Stored data entries:
■ ■ ■

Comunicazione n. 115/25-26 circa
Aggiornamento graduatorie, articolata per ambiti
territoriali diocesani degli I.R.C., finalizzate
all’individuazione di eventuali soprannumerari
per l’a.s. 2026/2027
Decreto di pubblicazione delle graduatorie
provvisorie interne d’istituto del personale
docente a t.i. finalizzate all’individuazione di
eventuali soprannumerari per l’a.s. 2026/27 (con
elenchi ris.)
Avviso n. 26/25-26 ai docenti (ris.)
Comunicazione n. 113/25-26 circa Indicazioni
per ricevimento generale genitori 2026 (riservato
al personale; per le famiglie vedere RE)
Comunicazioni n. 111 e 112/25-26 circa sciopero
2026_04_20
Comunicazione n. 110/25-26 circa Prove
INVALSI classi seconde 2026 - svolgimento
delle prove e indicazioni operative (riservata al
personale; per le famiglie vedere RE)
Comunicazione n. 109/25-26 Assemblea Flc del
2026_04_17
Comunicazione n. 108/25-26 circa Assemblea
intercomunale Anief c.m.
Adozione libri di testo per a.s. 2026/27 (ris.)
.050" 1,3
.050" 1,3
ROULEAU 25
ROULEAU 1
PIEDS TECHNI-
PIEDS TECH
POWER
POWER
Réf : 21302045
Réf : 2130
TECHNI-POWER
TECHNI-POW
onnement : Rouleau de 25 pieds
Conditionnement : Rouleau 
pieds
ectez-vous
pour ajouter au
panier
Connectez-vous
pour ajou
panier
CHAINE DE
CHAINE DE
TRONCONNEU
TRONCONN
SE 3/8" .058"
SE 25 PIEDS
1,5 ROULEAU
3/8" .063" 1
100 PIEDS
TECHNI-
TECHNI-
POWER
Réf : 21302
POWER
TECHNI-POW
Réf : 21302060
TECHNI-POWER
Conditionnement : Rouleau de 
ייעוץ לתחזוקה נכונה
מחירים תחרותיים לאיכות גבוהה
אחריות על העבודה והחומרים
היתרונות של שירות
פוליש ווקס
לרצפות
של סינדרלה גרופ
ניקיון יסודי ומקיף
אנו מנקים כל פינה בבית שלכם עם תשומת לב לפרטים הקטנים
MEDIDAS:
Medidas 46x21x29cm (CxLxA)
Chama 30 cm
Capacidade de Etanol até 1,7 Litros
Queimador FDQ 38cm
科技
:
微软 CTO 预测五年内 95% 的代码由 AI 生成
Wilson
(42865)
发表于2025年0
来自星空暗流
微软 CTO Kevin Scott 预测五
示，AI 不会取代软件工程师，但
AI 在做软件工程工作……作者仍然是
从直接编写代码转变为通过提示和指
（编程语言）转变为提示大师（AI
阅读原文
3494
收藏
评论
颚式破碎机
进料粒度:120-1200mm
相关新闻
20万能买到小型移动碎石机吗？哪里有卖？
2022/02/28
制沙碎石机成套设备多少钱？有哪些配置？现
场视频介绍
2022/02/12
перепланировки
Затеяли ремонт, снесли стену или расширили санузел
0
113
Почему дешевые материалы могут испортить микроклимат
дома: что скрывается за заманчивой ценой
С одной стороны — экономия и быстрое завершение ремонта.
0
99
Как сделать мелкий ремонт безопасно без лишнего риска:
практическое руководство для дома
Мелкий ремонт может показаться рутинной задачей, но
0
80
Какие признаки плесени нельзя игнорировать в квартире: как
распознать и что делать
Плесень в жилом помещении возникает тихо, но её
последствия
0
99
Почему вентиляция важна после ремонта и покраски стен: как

■ ■ ■

• **Your goal**: Can you reproduce every line of the data above, character for character, with nothing added, dropped, or changed?

• **Answer section**:
Comunicazione n. 115/25-26 circa
Aggiornamento graduatorie, articolata per ambiti
territoriali diocesani degli I.R.C., finalizzate
all’individuazione di eventuali soprannumerari
per l’a.s. 2026/2027
Decreto di pubblicazione delle graduatorie
provvisorie interne d’istituto del personale
docente a t.i. finalizzate all’individuazione di
eventuali soprannumerari per l’a.s. 2026/27 (con
elenchi ris.)
Avviso n. 26/25-26 ai docenti (ris.)
Comunicazione n. 113/25-26 circa Indicazioni
per ricevimento generale genitori 2026 (riservato
al personale; per le famiglie vedere RE)
Comunicazioni n. 111 e 112/25-26 circa sciopero
2026_04_20
Comunicazione n. 110/25-26 circa Prove
INVALSI classi seconde 2026 - svolgimento
delle prove e indicazioni operative (riservata al
personale; per le famiglie vedere RE)
Comunicazione n. 109/25-26 Assemblea Flc del
2026_04_17
Comunicazione n. 108/25-26 circa Assemblea
intercomunale Anief c.m.
Adozione libri di testo per a.s. 2026/27 (ris.)
.050" 1,3
.050" 1,3
ROULEAU 25
ROULEAU 1
PIEDS TECHNI-
PIEDS TECH
POWER
POWER
Réf : 21302045
Réf : 2130
TECHNI-POWER
TECHNI-POW
onnement : Rouleau de 25 pieds
Conditionnement : Rouleau 
pieds
ectez-vous
pour ajouter au
panier
Connectez-vous
pour ajou
panier
CHAINE DE
CHAINE DE
TRONCONNEU
TRONCONN
SE 3/8" .058"
SE 25 PIEDS
1,5 ROULEAU
3/8" .063" 1
100 PIEDS
TECHNI-
TECHNI-
POWER
Réf : 21302
POWER
TECHNI-POW
Réf : 21302060
TECHNI-POWER
Conditionnement : Rouleau de 
ייעוץ לתחזוקה נכונה
מחירים תחרותיים לאיכות גבוהה
אחריות על העבודה והחומרים
היתרונות של שירות
פוליש ווקס
לרצפות
של סינדרלה גרופ
ניקיון יסודי ומקיף
אנו מנקים כל פינה בבית שלכם עם תשומת לב לפרטים הקטנים
MEDIDAS:
Medidas 46x21x29cm (CxLxA)
Chama 30 cm
Capacidade de Etanol até 1,7 Litros
Queimador FDQ 38cm
科技
:
微软 CTO 预测五年内 95% 的代码由 AI 生成
Wilson
(42865)
发表于2025年0
来自星空暗流
微软 CTO Kevin Scott 预测五
示，AI 不会取代软件工程师，但
AI 在做软件工程工作……作者仍然是
从直接编写代码转变为通过提示和指
（编程语言）转变为提示大师（AI
阅读原文
3494
收藏
评论
颚式破碎机
进料粒度:120-1200mm
相关新闻
20万能买到小型移动碎石机吗？哪里有卖？
2022/02/28
制沙碎石机成套设备多少钱？有哪些配置？现
场视频介绍
2022/02/12
перепланировки
Затеяли ремонт, снесли стену или расширили санузел
0
113
Почему дешевые материалы могут испортить микроклимат
дома: что скрывается за заманчивой ценой
С одной стороны — экономия и быстрое завершение ремонта.
0
99
Как сделать мелкий ремонт безопасно без лишнего риска:
практическое руководство для дома
Мелкий ремонт может показаться рутинной задачей, но
0
80
Какие признаки плесени нельзя игнорировать в квартире: как
распознать и что делать
Плесень в жилом помещении возникает тихо, но её
последствия
0
99
Почему вентиляция важна после ремонта и покраски стен: как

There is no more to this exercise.